„Insgesamt hat er während seiner Studienzeit vier Monate im Lager gearbeitet“, führte Christina aus. „Herr Anzengruber hat mir am Telefon erzählt, dass Benjamin Felder zuerst nur tageweise als Hilfsarbeiter für die Jahresinventur beschäftigt worden ist, aber weil er sich als sehr gute Arbeitskraft erwiesen hat und natürlich auch weil er der Sohn vom Generaldirektor ist, haben sie ihn in den Sommermonaten im Leitstand beschäftigt. Herr Anzengruber sagt aus, dass Benjamin Felder innerhalb kürzester Zeit die Anlagensteuerung bestens beherrschte.“
Franz Zmugg massierte mit geschlossenen Augen die durch die Brille verursachten Druckstellen an seiner Nasenwurzel. Das gesamte verfügbare Team des Kriminalreferats saß beisammen, Oberstleutnant Zmugg, der Leiter der Dienststelle, saß höchstpersönlich der Besprechung vor. Christina blickte wieder auf ihre Armbanduhr, es war mittlerweile fünf Minuten nach fünf Uhr. Ihr Handy klingelte. Alle Anwesenden starrten auf das kleine Ding auf dem Tisch.
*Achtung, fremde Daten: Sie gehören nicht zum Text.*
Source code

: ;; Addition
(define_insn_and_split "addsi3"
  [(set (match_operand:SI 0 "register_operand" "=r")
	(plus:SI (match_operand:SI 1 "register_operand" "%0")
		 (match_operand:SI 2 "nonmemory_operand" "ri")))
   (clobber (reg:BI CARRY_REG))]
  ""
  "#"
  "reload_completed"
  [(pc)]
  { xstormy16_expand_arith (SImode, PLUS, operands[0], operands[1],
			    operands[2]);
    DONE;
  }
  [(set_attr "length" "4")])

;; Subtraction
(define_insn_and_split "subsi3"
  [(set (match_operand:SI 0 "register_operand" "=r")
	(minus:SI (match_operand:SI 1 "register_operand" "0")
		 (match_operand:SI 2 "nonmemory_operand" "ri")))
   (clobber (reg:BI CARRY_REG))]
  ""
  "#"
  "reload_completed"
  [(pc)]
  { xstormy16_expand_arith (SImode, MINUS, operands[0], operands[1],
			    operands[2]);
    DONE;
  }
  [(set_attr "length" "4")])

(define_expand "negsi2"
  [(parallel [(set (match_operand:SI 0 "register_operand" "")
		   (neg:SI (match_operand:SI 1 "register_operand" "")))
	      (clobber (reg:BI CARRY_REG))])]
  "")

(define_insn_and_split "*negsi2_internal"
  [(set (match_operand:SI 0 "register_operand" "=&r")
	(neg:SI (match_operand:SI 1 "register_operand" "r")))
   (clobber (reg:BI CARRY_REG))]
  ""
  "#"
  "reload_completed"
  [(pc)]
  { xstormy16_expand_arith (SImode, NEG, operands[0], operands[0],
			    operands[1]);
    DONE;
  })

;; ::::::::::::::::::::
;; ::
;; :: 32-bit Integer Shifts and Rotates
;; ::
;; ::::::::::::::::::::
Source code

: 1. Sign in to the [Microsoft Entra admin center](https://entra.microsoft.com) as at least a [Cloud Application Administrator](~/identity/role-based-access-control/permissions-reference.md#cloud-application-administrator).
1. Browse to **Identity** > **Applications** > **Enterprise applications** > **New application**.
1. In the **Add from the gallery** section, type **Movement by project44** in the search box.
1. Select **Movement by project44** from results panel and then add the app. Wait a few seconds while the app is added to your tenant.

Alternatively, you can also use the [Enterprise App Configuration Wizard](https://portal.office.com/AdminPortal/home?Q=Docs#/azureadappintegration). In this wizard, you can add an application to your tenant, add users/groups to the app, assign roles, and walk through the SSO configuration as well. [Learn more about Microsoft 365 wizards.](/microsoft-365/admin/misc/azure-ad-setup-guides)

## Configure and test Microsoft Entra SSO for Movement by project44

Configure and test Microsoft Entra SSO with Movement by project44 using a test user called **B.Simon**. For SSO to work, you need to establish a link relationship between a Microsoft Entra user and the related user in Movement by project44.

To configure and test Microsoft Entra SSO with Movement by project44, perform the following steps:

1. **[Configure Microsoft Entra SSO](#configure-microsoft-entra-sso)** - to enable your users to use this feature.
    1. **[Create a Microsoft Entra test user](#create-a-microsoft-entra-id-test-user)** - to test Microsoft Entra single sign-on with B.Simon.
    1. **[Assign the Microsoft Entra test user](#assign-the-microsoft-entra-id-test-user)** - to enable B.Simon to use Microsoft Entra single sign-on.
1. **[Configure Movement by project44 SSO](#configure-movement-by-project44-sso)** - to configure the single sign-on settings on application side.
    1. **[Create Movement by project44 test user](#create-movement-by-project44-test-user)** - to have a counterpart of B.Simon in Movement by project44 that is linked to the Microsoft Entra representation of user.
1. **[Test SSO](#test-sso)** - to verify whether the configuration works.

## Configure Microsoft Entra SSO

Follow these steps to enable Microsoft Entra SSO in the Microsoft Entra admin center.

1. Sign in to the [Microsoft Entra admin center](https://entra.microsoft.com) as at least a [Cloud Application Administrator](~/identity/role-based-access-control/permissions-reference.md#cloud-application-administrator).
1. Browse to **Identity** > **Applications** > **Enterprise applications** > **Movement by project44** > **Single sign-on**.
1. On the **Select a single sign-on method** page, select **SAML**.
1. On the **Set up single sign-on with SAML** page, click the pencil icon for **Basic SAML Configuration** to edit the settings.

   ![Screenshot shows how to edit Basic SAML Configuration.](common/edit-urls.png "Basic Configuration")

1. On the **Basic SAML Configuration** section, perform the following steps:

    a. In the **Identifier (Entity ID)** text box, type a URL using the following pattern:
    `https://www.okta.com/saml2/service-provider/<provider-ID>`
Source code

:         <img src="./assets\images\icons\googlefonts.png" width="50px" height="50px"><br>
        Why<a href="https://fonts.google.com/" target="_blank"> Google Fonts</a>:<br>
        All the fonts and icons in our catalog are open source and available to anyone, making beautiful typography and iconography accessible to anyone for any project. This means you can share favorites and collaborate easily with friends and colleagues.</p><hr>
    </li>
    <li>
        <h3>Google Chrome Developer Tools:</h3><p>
„Hallo Friedel, hast du etwas Neues? Ja, wir sitzen gerade in der Einsatzbesprechung. Ja, Oberstleutnant Zmugg ist auch da, das komplette Team ist da. Ich höre. Verstanden. Wo? Verdammte Scheiße. Ist das sicher? Läuft also noch. Mist, verfluchter Mist! Okay, Friedel, danke für die Info. Wir hören voneinander.“
Christina legte das Telefon wieder auf die Tischplatte.
„Ihrem Gesichtsausdruck zufolge tippe ich auf schlechte Nachrichten, Frau Kayserling“, meinte Oberstleutnant Zmugg und setzte seine Brille wieder auf.
Christina nickte zustimmend und ließ ihren Chef nicht aus den Augen.
„Im Staubecken des Donaukraftwerkes Abwinden-Asten ist ein männlicher Leichnam gefunden worden. Vorerst ist die Identität noch nicht vollkommen festgestellt, die Prüfung der Fingerabdrücke wird in diesen Minuten durchgeführt, aber die äußeren Merkmale sind eindeutig. Ein Mann Mitte zwanzig, dreiundachtzig Kilogramm schwer, einszweiundachtzig groß, er hat Sportschuhe an den Füßen und ist mit Jeans und einem T-Shirt bekleidet. Keine Zeichen von äußerlicher Gewalteinwirkung.“
Franz Zmugg wischte über sein stets sorgsam rasiertes Kinn und biss die Zähne zusammen.
„Ist er also in die Donau gegangen. Oder gegangen worden. Bitter, sehr bitter.“
„Wir sind zu spät gekommen, Herr Oberstleutnant. Ich bin zu spät gekommen.“
Franz Zmugg stemmte seine Hände auf die Tischplatte. Er sprach energisch.
„Keine unnötigen Selbstvorwürfe jetzt, Frau Abteilungsinspektor! Sie haben in den letzten Tagen vollen Einsatz gegeben und alles richtig gemacht! Manche Dinge können wir nicht verhindern, so ist nun einmal das Leben.“
Christina nickte offensichtlich zustimmend, aber innerlich wühlten dennoch Anklagen. Warum hatte sie Benjamin Felders Situation nicht früher erkannt? Warum war sie so blind gewesen?
Wieder klingelte ihr Telefon.
„Raimund, ich höre. In Aschach! Ich verstehe. Ja, ich werde alles veranlassen. Bitte bleib in Sichtweite, ich bin in Kürze bei dir.“ Wieder starrten alle Christina an.
„Selma Felder ist in Aschach, allerdings nicht in ihrem Haus. Ihr Auto steht vor dem Haus der Familie Kammerhofer.“
Franz Zmugg sprang hoch.
„Wir rücken aus! Frau Kayserling, Sie leiten den Einsatz. Ich gebe Ihnen von hier aus Rückendeckung.“
„Danke, Herr Oberstleutnant!“, rief Christina, während sie und ihre Kollegen schon aus dem Raum eilten.